Mount Eliza, Spring 1975

Darcy was baking a cake in the kitchen, whipping cream by hand, while his father poured a bottle of Remy Martin down the sink. The school says she’s disappeared, his father said. He never mentioned Fin by name when Darcy’s mother was in earshot, but she was sitting at the dining-room table and Darcy could tell his father wanted her to hear.

With some New Australian boy. Older. Apparently he took her off to Queensland. Did you know about this?
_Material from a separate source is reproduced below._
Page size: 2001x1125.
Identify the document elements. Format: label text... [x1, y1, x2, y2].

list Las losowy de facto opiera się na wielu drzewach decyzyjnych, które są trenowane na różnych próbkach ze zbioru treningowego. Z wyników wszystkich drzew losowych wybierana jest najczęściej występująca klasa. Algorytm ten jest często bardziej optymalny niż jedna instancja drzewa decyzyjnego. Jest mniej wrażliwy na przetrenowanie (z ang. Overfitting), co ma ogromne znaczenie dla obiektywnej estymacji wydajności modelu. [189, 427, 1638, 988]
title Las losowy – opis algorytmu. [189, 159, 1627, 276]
Darcy stood at the fridge with a bowl of cream in his hands, sinking. She hadn’t said goodbye; he’d barely seen her since the day at the beach. Darcy moved to lean against the bench, told his father he knew nothing. But he’d seen Jostler just a week ago, the Monaro stopping on the corner of Mountain Road, offering a ride down the hill. Jostler, who’d come from the Somerville pub.
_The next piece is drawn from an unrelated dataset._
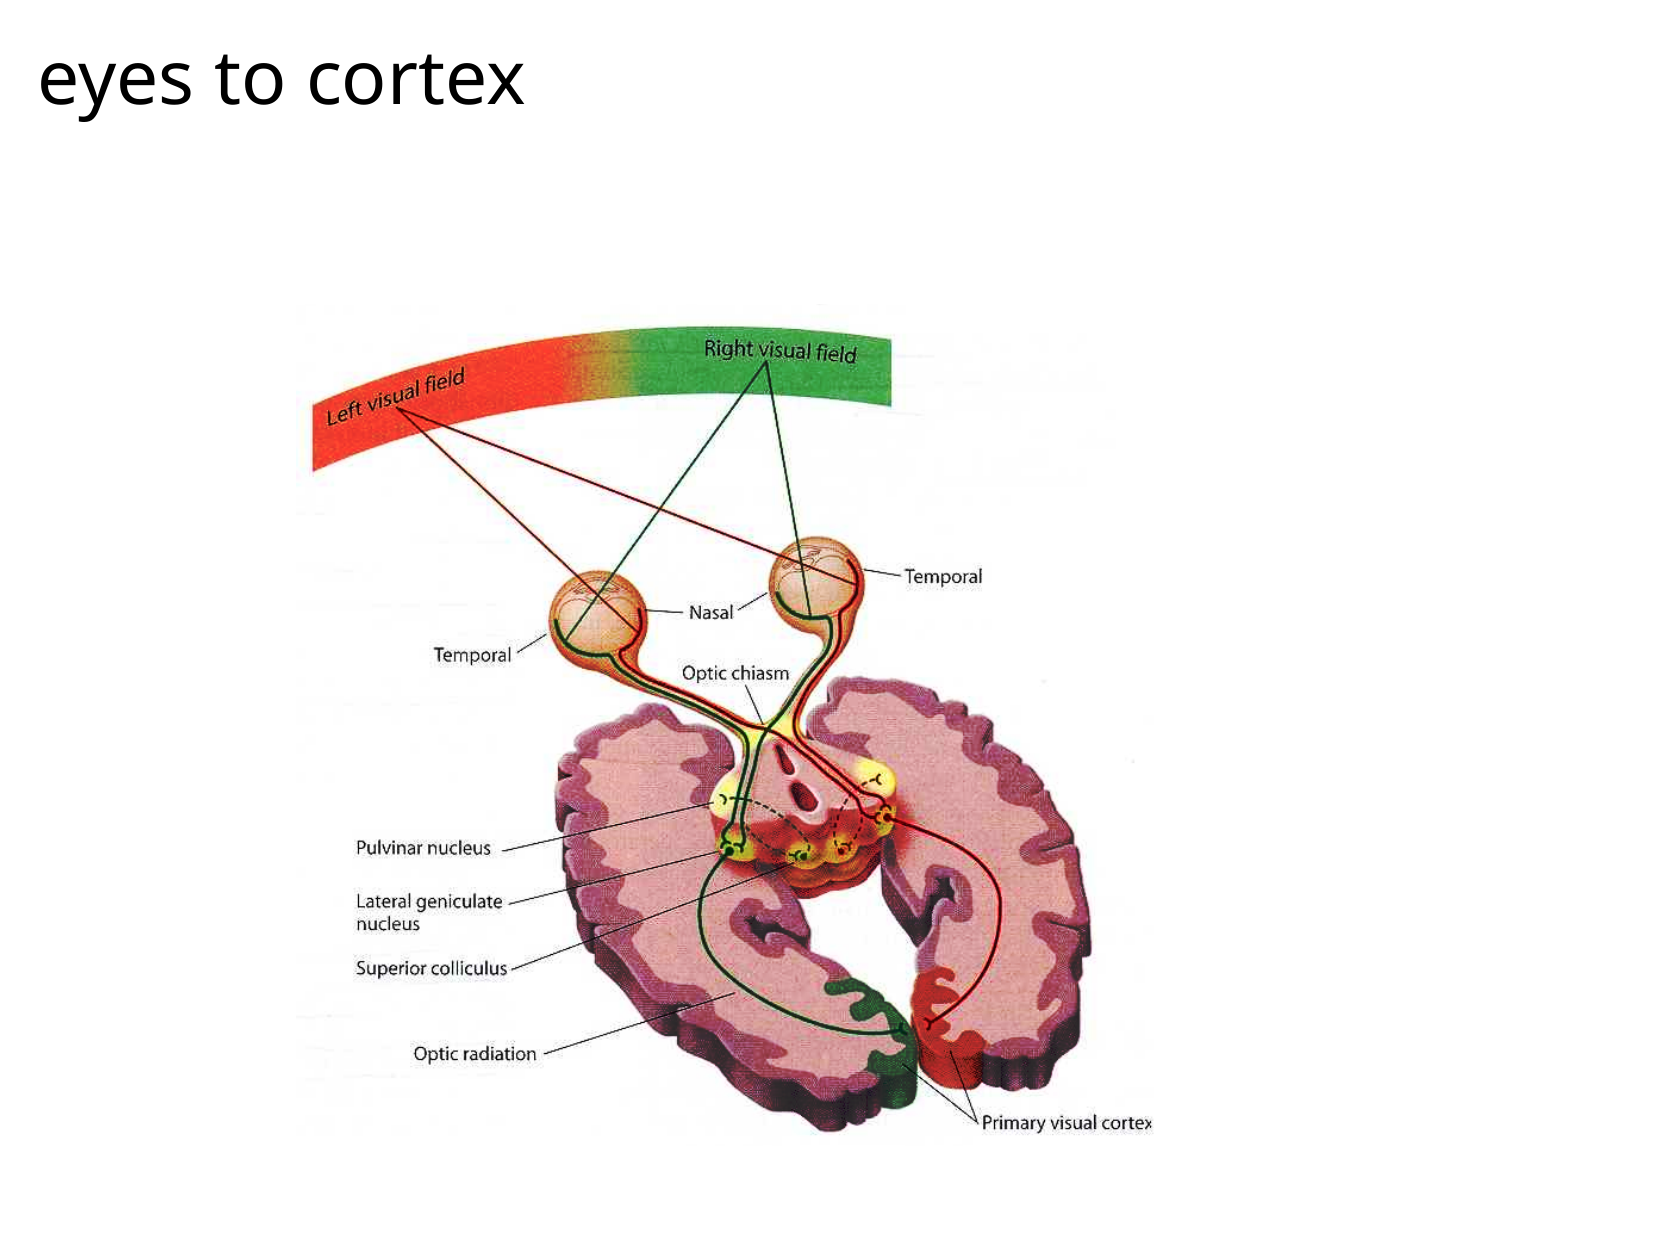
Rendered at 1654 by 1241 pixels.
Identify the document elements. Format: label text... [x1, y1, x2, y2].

title eyes to cortex [37, 0, 1613, 151]
picture [296, 304, 1175, 1146]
Darcy began whipping cream furiously. Yes, he knew Jostler. Darcy still remembered the holes in the knees of his jeans. He’d fantasised about being alone with him and some tinnies up at the old quarry on Two Bays Road. And now Jostler had taken her away.

His mother stood silent in the doorway as his father drained sherry from the stem of a tulip-shaped bottle. Apparently his last name is Garabed or something, he said. The police are searching for them.

Darcy mouthed the name: Garabed. I wish they’d taken me, he mumbled, but his father pretended not to hear, his mother glaring at the loss of liquid. A mix of envy and rage unbuckled inside Darcy, images of the endless beach at Surfers Paradise swirling white before him, Fin’s head on Jostler’s thigh in white sand as the clouds ran silent above, shadows on that phosphorous ocean. Fin knew first-hand about being abandoned, had left Darcy knowing how he’d feel. Jostler made her promise, he thought.

Darcy’s mother drew on her smoke. She came, she went, she said sarcastically, and look at us.

Darcy threw the bowl of cream across the room. Most of it landed on the stove, dolloping down into the electric elements, some like semen on the walls.

Tut, tut, said his mother. Now we’ll have to clean that up.

His father had an emptied bottle of her Gilbey’s in his hand. He didn’t look at the mess. Maybe we should go on a trip, he said.

Not to Queensland, said his mother.

Darcy hated her dismissal of every idea with a word or a wave of a cigarette. He felt a sudden desire to run from them, catch the bus to Surfers Paradise, or just walk out into the darkness, search the roads for the missionaries. He’d been right—Fin was the lucky one.